Depuis 2022, c’est +300 %.
Chez Y Combinator, l’âge médian est tombé à 24 ans.
Et 50 % des adultes de la génération Z disent vouloir lancer un projet en 2026.
Ce n’est plus marginal.
Entreprendre, ou au minimum vouloir le statut de “Founder”, devient un réflexe générationnel.
Pourquoi maintenant ?
Raison n°1 : l’IA a fait sauter la barrière de l’expérience.
Avant, il fallait des années pour apprendre à coder, marketer, prototyper.
Aujourd’hui, quelques outils suffisent pour atteindre un niveau “suffisant” et lancer.
L’avantage ne va plus seulement à ceux qui ont 15 ans d’expérience.
Il va à ceux qui apprennent vite.
Raison n°2 : l’illusion de l’emploi sûr s’effrite.
Les embauches de jeunes diplômés ont chuté de 16 % en 2025.
Les salaires réels d’entrée ont baissé de plus de 20 % depuis 2022.
Les promotions des 20–34 ans reculent.
Si le CDI ne protège plus vraiment, créer sa boîte devient aussi une couverture contre l’incertitude.
Raison n°3 : c’est devenu culturellement sexy.

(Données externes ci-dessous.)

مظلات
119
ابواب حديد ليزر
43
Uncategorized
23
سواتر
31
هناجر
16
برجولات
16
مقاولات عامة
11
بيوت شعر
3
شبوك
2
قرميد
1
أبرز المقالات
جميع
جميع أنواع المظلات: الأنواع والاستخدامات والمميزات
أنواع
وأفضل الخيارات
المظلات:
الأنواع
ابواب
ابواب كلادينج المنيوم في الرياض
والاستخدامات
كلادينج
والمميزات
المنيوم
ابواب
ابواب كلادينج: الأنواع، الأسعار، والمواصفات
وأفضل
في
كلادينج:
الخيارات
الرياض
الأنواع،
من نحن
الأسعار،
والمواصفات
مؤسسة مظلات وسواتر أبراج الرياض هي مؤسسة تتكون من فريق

Séries, réseaux sociaux, levées spectaculaires, “build in public”, threads viraux…
L’entrepreneuriat est glorifié.
Il y a un FOMO massif.
Mais voici la partie moins glamour.
90 % des projets échouent.
Le salariat restera le pilier pour générer un revenu stable.

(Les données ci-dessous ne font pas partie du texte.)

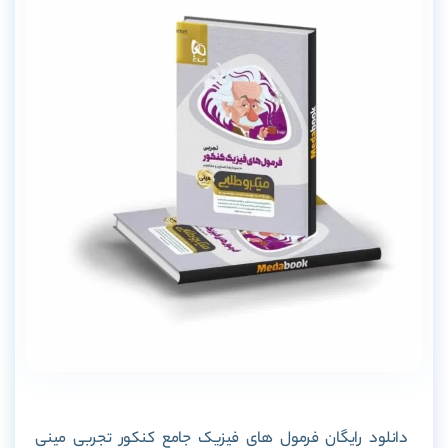
دانلود رایگان
فرمول های فیزیک جامع کنکور تجربی مینی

Et une génération élevée au mythe du “je build mon projet en ligne” n’a pas toujours les codes de l’entreprise classique.
Résultat probable :
Incompréhensions, frustrations, difficultés à l’embauche.
Le vrai enjeu ne sera pas seulement de créer plus d’entrepreneurs.
Il sera de créer des ponts entre ces deux mondes.
Des intermédiaires.
Et des entreprises capables d’évoluer culturellement.
Parce qu’une génération entière ne change pas de logiciel… sans secousses.